━━━ Input data ━━━
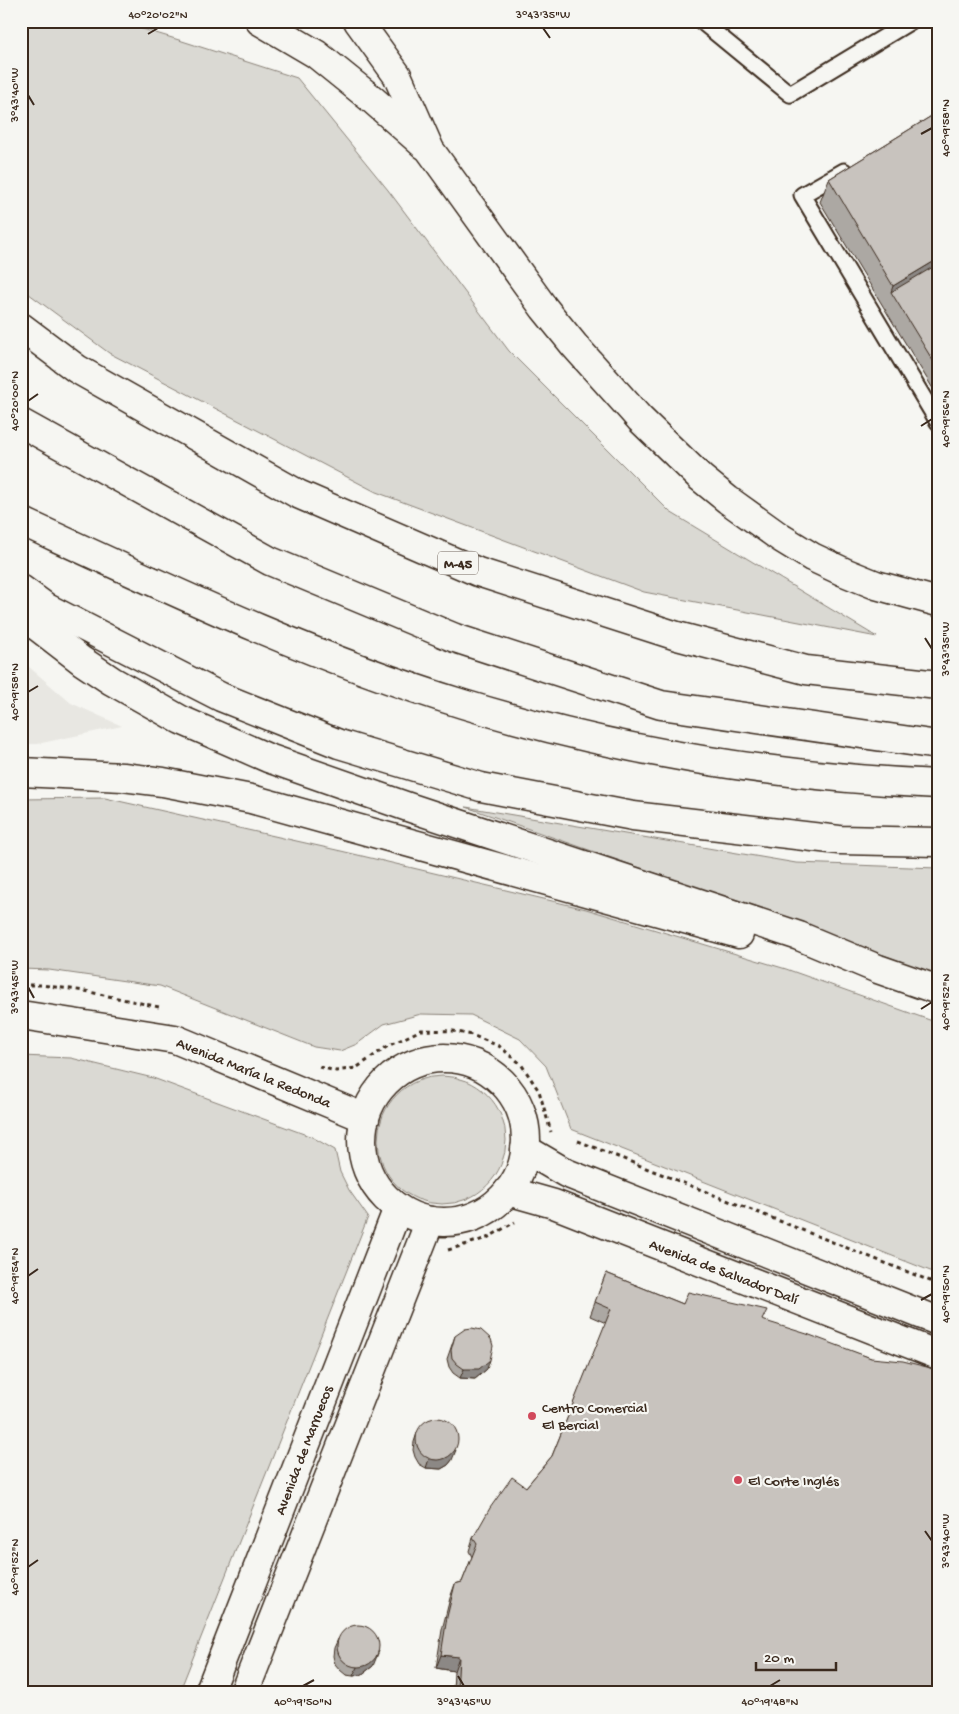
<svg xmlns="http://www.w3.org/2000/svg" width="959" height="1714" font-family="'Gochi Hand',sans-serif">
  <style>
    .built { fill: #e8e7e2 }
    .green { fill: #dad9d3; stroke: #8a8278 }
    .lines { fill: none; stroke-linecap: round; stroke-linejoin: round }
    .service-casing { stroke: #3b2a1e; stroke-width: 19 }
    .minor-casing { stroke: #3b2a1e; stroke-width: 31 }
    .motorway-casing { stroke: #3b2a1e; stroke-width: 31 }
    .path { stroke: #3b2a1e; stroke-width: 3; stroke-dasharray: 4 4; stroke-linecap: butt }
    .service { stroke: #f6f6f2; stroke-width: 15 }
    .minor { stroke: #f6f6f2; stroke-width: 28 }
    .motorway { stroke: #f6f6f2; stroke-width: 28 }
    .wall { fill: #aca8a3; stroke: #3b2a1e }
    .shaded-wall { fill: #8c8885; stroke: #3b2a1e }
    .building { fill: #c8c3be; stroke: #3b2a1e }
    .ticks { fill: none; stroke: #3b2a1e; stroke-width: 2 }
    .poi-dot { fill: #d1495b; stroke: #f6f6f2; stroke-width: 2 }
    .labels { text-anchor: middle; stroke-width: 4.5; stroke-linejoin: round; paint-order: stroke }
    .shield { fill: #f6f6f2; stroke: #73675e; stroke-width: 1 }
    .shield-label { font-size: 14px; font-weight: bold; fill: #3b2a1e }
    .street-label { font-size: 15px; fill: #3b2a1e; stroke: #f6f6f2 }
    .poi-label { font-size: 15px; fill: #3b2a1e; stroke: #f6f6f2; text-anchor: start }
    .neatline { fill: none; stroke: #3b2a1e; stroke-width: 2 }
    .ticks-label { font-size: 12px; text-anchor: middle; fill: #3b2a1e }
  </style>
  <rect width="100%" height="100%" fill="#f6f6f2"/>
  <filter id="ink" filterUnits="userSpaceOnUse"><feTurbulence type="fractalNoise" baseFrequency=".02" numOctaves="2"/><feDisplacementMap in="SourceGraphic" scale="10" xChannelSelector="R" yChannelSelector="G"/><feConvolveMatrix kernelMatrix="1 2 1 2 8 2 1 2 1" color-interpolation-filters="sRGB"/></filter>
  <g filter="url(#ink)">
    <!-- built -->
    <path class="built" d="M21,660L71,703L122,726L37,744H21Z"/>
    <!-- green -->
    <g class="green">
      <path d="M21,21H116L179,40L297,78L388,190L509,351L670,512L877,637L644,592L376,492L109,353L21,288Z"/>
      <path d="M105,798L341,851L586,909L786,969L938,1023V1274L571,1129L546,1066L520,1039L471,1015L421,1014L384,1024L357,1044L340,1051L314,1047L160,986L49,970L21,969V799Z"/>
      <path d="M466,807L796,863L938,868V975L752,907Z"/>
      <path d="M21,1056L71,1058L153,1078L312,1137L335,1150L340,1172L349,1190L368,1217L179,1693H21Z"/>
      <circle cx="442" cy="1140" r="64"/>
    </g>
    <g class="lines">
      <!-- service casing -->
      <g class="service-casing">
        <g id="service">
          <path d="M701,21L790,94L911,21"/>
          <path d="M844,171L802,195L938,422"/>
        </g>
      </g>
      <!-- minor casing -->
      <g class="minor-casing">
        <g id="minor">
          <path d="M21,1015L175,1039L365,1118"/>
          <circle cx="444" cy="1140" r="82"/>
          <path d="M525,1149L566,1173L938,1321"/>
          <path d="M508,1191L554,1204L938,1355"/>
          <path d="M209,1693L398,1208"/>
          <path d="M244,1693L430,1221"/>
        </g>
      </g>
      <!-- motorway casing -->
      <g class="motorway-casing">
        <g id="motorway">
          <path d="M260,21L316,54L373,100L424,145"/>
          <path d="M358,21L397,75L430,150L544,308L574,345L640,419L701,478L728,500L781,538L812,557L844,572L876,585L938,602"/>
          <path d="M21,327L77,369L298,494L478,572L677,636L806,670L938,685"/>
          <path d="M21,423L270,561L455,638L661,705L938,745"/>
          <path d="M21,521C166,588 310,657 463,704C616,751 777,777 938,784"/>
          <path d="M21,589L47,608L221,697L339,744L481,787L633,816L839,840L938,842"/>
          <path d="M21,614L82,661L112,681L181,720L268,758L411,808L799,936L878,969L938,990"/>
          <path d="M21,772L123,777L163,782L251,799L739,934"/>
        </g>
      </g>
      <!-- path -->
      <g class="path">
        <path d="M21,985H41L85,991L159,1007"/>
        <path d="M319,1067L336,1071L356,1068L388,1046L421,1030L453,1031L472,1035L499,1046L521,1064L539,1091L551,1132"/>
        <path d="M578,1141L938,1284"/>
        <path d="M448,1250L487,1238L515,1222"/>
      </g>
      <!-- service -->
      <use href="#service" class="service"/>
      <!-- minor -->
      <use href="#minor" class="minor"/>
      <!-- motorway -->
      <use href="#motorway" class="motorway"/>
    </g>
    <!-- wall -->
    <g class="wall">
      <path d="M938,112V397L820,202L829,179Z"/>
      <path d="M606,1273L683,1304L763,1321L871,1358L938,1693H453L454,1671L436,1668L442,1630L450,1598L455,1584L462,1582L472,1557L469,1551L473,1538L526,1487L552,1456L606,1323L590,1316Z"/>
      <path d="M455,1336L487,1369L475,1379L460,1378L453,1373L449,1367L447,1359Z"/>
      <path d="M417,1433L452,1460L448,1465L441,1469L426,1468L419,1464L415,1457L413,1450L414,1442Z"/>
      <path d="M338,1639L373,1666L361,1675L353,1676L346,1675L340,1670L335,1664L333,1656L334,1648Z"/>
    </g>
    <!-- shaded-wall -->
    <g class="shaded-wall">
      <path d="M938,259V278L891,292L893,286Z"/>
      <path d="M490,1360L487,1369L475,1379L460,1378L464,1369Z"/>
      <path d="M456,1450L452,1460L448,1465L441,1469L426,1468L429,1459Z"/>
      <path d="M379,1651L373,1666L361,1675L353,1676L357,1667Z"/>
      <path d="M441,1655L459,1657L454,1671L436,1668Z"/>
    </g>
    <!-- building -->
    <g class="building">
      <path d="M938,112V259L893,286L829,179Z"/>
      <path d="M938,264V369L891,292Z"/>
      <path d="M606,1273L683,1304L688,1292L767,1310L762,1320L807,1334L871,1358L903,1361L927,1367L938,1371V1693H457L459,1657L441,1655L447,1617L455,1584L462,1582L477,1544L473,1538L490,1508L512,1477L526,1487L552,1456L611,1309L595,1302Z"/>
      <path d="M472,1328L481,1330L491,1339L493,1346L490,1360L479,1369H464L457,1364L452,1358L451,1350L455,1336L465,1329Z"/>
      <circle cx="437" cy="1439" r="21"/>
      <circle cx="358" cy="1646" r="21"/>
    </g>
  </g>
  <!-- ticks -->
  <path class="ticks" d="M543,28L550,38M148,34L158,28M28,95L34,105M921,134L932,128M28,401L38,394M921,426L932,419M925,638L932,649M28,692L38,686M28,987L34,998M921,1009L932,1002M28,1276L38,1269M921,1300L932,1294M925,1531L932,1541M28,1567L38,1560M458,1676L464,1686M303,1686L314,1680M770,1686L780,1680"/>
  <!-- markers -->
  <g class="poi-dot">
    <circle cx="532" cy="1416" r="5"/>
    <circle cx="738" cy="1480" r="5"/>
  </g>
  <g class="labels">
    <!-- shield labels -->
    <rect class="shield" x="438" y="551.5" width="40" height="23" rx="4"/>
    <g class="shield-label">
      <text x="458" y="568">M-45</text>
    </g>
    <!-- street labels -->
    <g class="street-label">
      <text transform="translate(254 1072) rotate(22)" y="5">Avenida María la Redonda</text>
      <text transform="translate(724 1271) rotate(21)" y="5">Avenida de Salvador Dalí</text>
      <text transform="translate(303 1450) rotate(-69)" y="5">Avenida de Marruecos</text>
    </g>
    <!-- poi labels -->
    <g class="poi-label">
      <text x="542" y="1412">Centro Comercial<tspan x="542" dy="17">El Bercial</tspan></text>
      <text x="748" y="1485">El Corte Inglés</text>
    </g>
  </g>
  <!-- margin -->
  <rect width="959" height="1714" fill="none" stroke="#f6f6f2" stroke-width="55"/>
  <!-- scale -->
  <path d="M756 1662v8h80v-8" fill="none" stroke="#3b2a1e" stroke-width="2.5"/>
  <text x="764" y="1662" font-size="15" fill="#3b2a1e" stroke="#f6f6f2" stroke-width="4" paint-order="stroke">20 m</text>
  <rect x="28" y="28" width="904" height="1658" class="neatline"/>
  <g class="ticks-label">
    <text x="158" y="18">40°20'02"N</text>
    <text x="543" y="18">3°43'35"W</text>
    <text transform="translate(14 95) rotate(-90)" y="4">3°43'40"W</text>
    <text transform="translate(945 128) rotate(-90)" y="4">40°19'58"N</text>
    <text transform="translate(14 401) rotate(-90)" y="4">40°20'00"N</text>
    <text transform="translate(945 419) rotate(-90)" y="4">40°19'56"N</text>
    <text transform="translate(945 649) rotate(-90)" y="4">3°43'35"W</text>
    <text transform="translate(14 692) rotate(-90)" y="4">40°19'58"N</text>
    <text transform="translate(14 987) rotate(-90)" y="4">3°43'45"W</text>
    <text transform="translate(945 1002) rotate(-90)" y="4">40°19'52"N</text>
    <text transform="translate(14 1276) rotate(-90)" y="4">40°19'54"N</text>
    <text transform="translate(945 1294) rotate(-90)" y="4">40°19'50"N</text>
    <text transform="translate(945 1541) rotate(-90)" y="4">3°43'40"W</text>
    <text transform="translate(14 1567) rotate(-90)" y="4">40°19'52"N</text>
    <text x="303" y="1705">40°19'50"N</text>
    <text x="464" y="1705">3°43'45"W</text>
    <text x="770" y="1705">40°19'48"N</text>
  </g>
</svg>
━━━
### What is being asked
Copy every line from the records above that contains the string "lines".

### Output below
    .lines { fill: none; stroke-linecap: round; stroke-linejoin: round }
    <g class="lines">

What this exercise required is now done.